И такие тексты есть, есть и осознанный
запрос, а уж какой инструментарий для
нашего разговора окажется наиболее
адекватным, выясним по ходу дела.
Очевидно,
что в корпус «текстов о городе» (осторожно
обозначим их так) помимо текстов
художественных необходимо включать и
non-fiction — как гуманитарные исследования,
так и эссеистику. «Городоведческие»
эссе известны в украинской литературе
давно — достаточно вспомнить шевченковскую
«Прогулку с удовольствием и не без
морали» (1855 — 1858). Прежде, в рамках
народнической традиции, травелоги были
ориентированы на подтверждение личным
опытом устоявшихся топосов и общих
мест, рассказчик же оставался неизменен
на протяжении всего странствия. Сейчас
такие тексты пишутся, по сути, «зеркально».

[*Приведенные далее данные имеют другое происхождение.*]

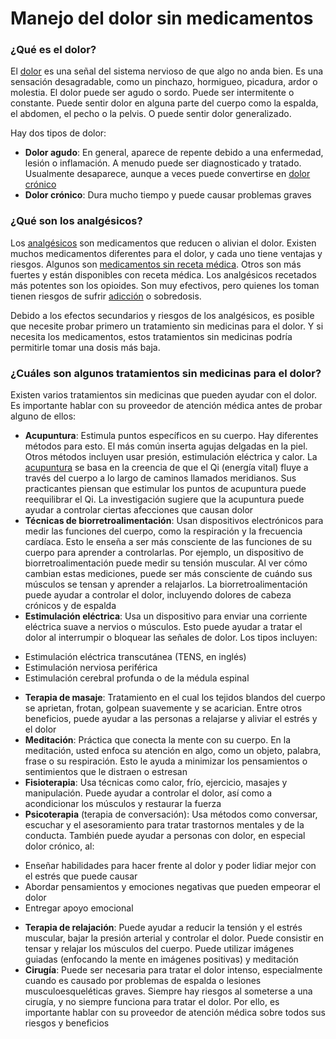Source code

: Manejo del dolor sin medicamentos
=================================


### ¿Qué es el dolor?


El [dolor](https://medlineplus.gov/spanish/pain.html) es una señal del sistema nervioso de que algo no anda bien. Es una sensación desagradable, como un pinchazo, hormigueo, picadura, ardor o molestia. El dolor puede ser agudo o sordo. Puede ser intermitente o constante. Puede sentir dolor en alguna parte del cuerpo como la espalda, el abdomen, el pecho o la pelvis. O puede sentir dolor generalizado.


Hay dos tipos de dolor:


* **Dolor agudo**: En general, aparece de repente debido a una enfermedad, lesión o inflamación. A menudo puede ser diagnosticado y tratado. Usualmente desaparece, aunque a veces puede convertirse en [dolor crónico](https://medlineplus.gov/spanish/chronicpain.html)
* **Dolor crónico**: Dura mucho tiempo y puede causar problemas graves


### ¿Qué son los analgésicos?


Los [analgésicos](https://medlineplus.gov/spanish/painrelievers.html) son medicamentos que reducen o alivian el dolor. Existen muchos medicamentos diferentes para el dolor, y cada uno tiene ventajas y riesgos. Algunos son [medicamentos sin receta médica](https://medlineplus.gov/spanish/overthecountermedicines.html). Otros son más fuertes y están disponibles con receta médica. Los analgésicos recetados más potentes son los opioides. Son muy efectivos, pero quienes los toman tienen riesgos de sufrir [adicción](https://medlineplus.gov/spanish/opioidsandopioidusedisorderoud.html) o sobredosis.


Debido a los efectos secundarios y riesgos de los analgésicos, es posible que necesite probar primero un tratamiento sin medicinas para el dolor. Y si necesita los medicamentos, estos tratamientos sin medicinas podría permitirle tomar una dosis más baja.


### ¿Cuáles son algunos tratamientos sin medicinas para el dolor?


Existen varios tratamientos sin medicinas que pueden ayudar con el dolor. Es importante hablar con su proveedor de atención médica antes de probar alguno de ellos:


* **Acupuntura**: Estimula puntos específicos en su cuerpo. Hay diferentes métodos para esto. El más común inserta agujas delgadas en la piel. Otros métodos incluyen usar presión, estimulación eléctrica y calor. La [acupuntura](https://medlineplus.gov/spanish/acupuncture.html) se basa en la creencia de que el Qi (energía vital) fluye a través del cuerpo a lo largo de caminos llamados meridianos. Sus practicantes piensan que estimular los puntos de acupuntura puede reequilibrar el Qi. La investigación sugiere que la acupuntura puede ayudar a controlar ciertas afecciones que causan dolor
* **Técnicas de biorretroalimentación**: Usan dispositivos electrónicos para medir las funciones del cuerpo, como la respiración y la frecuencia cardíaca. Esto le enseña a ser más consciente de las funciones de su cuerpo para aprender a controlarlas. Por ejemplo, un dispositivo de biorretroalimentación puede medir su tensión muscular. Al ver cómo cambian estas mediciones, puede ser más consciente de cuándo sus músculos se tensan y aprender a relajarlos. La biorretroalimentación puede ayudar a controlar el dolor, incluyendo dolores de cabeza crónicos y de espalda
* **Estimulación eléctrica**: Usa un dispositivo para enviar una corriente eléctrica suave a nervios o músculos. Esto puede ayudar a tratar el dolor al interrumpir o bloquear las señales de dolor. Los tipos incluyen:
+ Estimulación eléctrica transcutánea (TENS, en inglés)
+ Estimulación nerviosa periférica
+ Estimulación cerebral profunda o de la médula espinal

* **Terapia de masaje**: Tratamiento en el cual los tejidos blandos del cuerpo se aprietan, frotan, golpean suavemente y se acarician. Entre otros beneficios, puede ayudar a las personas a relajarse y aliviar el estrés y el dolor
* **Meditación**: Práctica que conecta la mente con su cuerpo. En la meditación, usted enfoca su atención en algo, como un objeto, palabra, frase o su respiración. Esto le ayuda a minimizar los pensamientos o sentimientos que le distraen o estresan
* **Fisioterapia**: Usa técnicas como calor, frío, ejercicio, masajes y manipulación. Puede ayudar a controlar el dolor, así como a acondicionar los músculos y restaurar la fuerza
* **Psicoterapia** (terapia de conversación): Usa métodos como conversar, escuchar y el asesoramiento para tratar trastornos mentales y de la conducta. También puede ayudar a personas con dolor, en especial dolor crónico, al:
+ Enseñar habilidades para hacer frente al dolor y poder lidiar mejor con el estrés que puede causar
+ Abordar pensamientos y emociones negativas que pueden empeorar el dolor
+ Entregar apoyo emocional

* **Terapia de relajación**: Puede ayudar a reducir la tensión y el estrés muscular, bajar la presión arterial y controlar el dolor. Puede consistir en tensar y relajar los músculos del cuerpo. Puede utilizar imágenes guiadas (enfocando la mente en imágenes positivas) y meditación
* **Cirugía**: Puede ser necesaria para tratar el dolor intenso, especialmente cuando es causado por problemas de espalda o lesiones musculoesqueléticas graves. Siempre hay riesgos al someterse a una cirugía, y no siempre funciona para tratar el dolor. Por ello, es importante hablar con su proveedor de atención médica sobre todos sus riesgos y beneficios
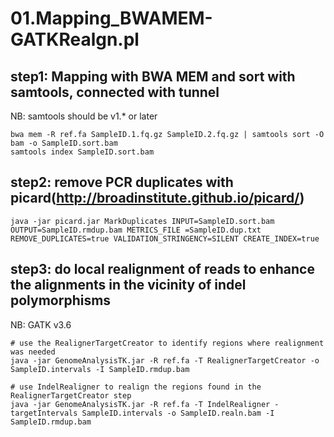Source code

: # 01.Mapping_BWAMEM-GATKRealgn.pl

## step1: Mapping with BWA MEM and sort with samtools, connected with tunnel
NB: samtools should be v1.* or later
```
bwa mem -R ref.fa SampleID.1.fq.gz SampleID.2.fq.gz | samtools sort -O bam -o SampleID.sort.bam
samtools index SampleID.sort.bam
```

## step2: remove PCR duplicates with picard(http://broadinstitute.github.io/picard/)
```
java -jar picard.jar MarkDuplicates INPUT=SampleID.sort.bam OUTPUT=SampleID.rmdup.bam METRICS_FILE =SampleID.dup.txt REMOVE_DUPLICATES=true VALIDATION_STRINGENCY=SILENT CREATE_INDEX=true
```

## step3: do local realignment of reads to enhance the alignments in the vicinity of indel polymorphisms 
NB: GATK v3.6 
```
# use the RealignerTargetCreator to identify regions where realignment was needed
java -jar GenomeAnalysisTK.jar -R ref.fa -T RealignerTargetCreator -o SampleID.intervals -I SampleID.rmdup.bam 

# use IndelRealigner to realign the regions found in the RealignerTargetCreator step
java -jar GenomeAnalysisTK.jar -R ref.fa -T IndelRealigner -targetIntervals SampleID.intervals -o SampleID.realn.bam -I SampleID.rmdup.bam 
```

На первый план выходят столь же личное
переживание «гения места», вживание в
город
или сопротивление его влияниям (очень
заметно в «Лексиконе интимных городов»
Юрия Андруховича) и даже попытки
посмотреть на себя с точки зрения города.
Человек как нечто преходящее (или даже
мнимость) — и город, как то, что существовало
прежде и пребудет вечно.
Мы
уже писали, что в современной украинской
культуре гуманитаристика и беллетристика
активно взаимодействуют, особенно когда
речь идет об исторической тематике.
Чтобы понять город, нужно для начала
его описать, и не случайно Пушкин
ссылается в предисловии к «Медному
всаднику» на документальные источники
того времени.
Возьмем,
к примеру, Киев. У киевлянина образ
города складывается из двух составляющих:
с одной стороны, из семейного предания,
из растворенных в воздухе «общеизвестных»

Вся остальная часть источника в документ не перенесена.